Absorption diagnostics of the IGM

 

The Lyman-alpha Forest

Hydrogen in the intergalactic medium scatters light as it redshifts across its Lyman-alpha resonance at 1216 Angstrom.  This scattering creates a forest of absorption lines in the continuum spectra of high-redshift objects.  The above figure shows this forest in the spectrum of a famous lensed quasar (taken by Michael Rauch using the Keck telescopes in Hawaii).  I have studied the signatures of intensity and temperature fluctuations on these spectra, which can inform models of the intergalactic medium and reionization (especially of helium).  In a study led by Adam Lidz, we used data to search for these signatures. 


Recently, I have thought about how we can use multiple Lyman-alpha forest sightlines to measure sightline-to-sightline correlations and what can  be learned from such a measurement (the most exciting of which would be the properties of the Dark Energy...if you do not know what this is, I’m not going to get into it here, but the truth is we are a bit clueless anyway).  Upcoming surveys will provide hundreds of thousands of spectra like in the above figure (albeit with a bit lower signal-to-noise ratios).

 

The intergalactic medium (IGM) is one of the most difficult regions in the Universe to observe owing to its extreme low density (It is 1 atom per cubic meter today.) and because it is only weakly enriched with heavier elements than helium.  Studies of hydrogen Lyman-alpha forest absorption have provided most of the knowledge we currently have regarding the IGM, but the Lyman-alpha forest only probes a limited range in density, densities near the cosmic average at z=3.  Part of my recent work has been in the direction of investigating other probes of the IGM.

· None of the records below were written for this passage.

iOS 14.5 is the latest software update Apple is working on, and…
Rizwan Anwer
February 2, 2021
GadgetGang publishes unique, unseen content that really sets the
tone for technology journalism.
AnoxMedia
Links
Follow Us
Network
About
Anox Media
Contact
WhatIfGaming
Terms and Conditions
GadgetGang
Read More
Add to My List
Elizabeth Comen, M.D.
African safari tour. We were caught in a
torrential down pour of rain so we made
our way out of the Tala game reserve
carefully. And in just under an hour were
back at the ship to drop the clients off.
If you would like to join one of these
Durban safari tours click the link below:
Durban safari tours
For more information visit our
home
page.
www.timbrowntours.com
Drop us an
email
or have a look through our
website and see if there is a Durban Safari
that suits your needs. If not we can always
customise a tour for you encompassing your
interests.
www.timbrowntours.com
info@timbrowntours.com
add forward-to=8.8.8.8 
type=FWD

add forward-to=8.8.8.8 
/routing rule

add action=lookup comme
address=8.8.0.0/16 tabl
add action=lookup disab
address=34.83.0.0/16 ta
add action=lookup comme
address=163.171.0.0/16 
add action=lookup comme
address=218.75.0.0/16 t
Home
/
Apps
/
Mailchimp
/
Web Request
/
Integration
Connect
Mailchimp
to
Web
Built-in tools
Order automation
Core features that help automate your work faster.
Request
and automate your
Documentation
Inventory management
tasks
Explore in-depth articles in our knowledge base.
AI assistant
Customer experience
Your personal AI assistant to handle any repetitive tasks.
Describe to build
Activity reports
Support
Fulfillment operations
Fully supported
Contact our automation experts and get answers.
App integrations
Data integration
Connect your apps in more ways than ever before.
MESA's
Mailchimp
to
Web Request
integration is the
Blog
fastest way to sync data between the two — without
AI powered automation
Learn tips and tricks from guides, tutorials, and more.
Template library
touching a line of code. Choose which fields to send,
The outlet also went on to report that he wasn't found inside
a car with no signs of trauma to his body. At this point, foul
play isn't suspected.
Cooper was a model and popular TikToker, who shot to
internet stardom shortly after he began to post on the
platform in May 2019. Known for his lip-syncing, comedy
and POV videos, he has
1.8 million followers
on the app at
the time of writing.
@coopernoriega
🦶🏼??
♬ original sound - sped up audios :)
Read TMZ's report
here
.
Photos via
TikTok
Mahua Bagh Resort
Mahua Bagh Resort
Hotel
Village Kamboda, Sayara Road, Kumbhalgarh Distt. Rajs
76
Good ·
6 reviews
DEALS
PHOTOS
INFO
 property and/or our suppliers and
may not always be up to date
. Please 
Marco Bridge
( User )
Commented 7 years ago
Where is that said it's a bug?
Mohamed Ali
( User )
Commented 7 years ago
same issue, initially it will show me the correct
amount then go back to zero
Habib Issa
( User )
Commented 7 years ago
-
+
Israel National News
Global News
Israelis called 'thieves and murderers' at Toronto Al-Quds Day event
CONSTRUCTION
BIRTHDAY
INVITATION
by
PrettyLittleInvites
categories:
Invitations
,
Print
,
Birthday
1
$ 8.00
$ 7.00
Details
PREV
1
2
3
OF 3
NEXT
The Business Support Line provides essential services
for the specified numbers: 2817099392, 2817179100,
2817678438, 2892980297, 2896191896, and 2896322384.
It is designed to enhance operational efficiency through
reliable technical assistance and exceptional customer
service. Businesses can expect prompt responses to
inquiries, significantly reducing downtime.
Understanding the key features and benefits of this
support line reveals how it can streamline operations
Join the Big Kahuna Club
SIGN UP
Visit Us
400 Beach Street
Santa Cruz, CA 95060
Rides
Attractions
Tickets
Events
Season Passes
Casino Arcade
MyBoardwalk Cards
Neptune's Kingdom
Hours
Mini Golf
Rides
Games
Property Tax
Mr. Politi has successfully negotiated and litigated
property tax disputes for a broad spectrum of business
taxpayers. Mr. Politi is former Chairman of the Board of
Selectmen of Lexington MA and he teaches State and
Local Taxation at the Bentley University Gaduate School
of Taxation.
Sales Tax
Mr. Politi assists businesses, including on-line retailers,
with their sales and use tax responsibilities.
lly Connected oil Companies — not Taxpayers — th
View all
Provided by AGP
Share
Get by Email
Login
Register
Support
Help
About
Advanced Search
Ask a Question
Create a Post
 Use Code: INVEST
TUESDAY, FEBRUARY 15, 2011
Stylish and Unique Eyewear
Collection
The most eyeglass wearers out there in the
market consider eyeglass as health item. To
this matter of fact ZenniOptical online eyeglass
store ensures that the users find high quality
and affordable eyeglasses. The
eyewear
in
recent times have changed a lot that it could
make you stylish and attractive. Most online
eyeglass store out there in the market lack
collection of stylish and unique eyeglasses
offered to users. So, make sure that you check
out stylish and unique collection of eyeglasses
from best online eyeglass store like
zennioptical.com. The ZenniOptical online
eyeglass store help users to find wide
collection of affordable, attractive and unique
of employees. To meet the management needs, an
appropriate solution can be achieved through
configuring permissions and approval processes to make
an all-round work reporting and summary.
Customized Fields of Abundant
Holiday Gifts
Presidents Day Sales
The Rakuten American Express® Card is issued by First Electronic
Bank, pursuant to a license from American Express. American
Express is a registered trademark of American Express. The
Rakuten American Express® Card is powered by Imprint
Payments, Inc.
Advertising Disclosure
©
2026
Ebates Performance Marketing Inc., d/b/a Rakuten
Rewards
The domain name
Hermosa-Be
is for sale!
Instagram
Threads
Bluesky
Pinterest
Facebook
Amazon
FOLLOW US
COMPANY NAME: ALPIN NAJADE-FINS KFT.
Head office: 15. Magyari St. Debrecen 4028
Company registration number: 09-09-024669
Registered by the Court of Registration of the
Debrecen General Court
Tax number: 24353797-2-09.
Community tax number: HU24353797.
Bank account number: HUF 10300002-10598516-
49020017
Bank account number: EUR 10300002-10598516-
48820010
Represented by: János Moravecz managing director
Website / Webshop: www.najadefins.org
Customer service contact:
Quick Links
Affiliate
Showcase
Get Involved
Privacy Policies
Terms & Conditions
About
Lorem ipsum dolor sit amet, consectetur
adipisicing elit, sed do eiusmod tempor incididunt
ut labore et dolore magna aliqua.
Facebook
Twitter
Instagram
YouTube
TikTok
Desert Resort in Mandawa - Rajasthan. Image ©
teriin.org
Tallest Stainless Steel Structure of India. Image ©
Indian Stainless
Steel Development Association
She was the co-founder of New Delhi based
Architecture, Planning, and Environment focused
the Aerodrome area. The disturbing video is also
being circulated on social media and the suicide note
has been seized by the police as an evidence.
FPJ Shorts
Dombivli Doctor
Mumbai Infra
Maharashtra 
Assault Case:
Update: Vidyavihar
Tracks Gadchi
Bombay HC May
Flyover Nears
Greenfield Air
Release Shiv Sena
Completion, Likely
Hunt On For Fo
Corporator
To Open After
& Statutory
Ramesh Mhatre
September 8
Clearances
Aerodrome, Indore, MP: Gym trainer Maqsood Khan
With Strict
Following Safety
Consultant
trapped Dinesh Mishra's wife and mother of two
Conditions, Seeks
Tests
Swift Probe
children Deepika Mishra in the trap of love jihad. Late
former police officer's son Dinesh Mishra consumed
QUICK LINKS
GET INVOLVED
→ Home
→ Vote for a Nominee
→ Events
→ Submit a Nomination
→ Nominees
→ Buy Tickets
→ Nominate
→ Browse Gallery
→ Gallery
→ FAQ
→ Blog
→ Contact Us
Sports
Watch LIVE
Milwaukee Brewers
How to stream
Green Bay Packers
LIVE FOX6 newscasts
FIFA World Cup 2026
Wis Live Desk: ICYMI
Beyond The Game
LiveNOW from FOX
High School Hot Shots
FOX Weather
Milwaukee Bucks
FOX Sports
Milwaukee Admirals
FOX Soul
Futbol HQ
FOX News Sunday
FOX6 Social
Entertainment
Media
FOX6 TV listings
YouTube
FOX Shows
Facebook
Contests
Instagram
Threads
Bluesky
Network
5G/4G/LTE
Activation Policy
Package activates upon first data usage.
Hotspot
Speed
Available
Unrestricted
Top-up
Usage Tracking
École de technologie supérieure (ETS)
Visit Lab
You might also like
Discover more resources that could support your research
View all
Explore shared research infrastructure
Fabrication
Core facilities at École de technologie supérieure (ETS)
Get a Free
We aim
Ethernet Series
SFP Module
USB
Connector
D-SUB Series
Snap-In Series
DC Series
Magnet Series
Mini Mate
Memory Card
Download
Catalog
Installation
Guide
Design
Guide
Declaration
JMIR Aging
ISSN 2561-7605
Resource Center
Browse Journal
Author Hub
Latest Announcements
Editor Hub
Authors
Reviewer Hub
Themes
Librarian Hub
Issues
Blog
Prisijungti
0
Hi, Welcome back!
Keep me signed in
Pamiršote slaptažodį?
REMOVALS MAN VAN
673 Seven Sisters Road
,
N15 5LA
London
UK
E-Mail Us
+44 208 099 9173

Recently I have been working on a different Lyman-alpha absorption line, this time that of singly ionized helium at 2 < z < 3.5.  The study of this line is in a more nascent state than the study of hydrogen Lyman-alpha, with only a few studied helium sightlines at this point.  Nevertheless, the characteristics of this helium absorption appear to be much more complicated compared to our old friend hydrogen Lyman-alpha, and helium reionization appears to be ending at z=3 (as mentioned above).  I have been collaborating with Gabor Worseck and Xavier Prochaska to observe and interpret new helium Lyman-alpha forest sightlines --- a project made possible with a new spectrograph on the Hubble Space Telescope that was installed during the Hubble re-servicing mission a couple years ago.  The above figure shows two of the sightlines we (primarily Gabor) have analyzed and reported here.  The red is the hydrogen Lyman-alpha transmission and the black is the coeval helium Lyman-alpha absorption.  Note that the helium forest of absorption lines is much thicker and also does not trace very well the structure in the hydrogen forest.  We are working to understand the implications of these differences. 


Another frontier in IGM research involves testing our models of the IGM at higher densities than probed by the hydrogen and helium Lyman-alpha forests.  Such tests could inform theories of structure formation and of the interplay between galaxies and the IGM.  In collaboration with Peng Oh and Claude-Andre Faucher-Giguere, I have looked at how well models of the IGM reproduce the observed abundance of Lyman-limit absorption systems, systems with hydrogen column densities of 1017-1019 cm-2.  These, like the Lyman-alpha forest absorption, can be measured in quasar spectra.  The lines in the panel on the right, taken from this paper, show our models (calculated
using a cosmological simulation)  for f(NHI) --  the number of absorption lines per unit redshift per hydrogen column, NHI.  The plotted NHI correspond to systems with densities that are  more than a hundred times larger than probed with the Lyman-alpha forest.  The highlighted regions are the constraints on f(NHI) at z=4 from quasar absorption observations.    Thus, cosmological simulations are able to reproduce the observed properties, at least at the factor of 2-level.  We found that this conclusion was relatively robust to different uncertainties in the astrophysics that we explored. (The inset shows the observed and predicted mean free path for hydrogen-ionizing photons, which also show decent agreement.)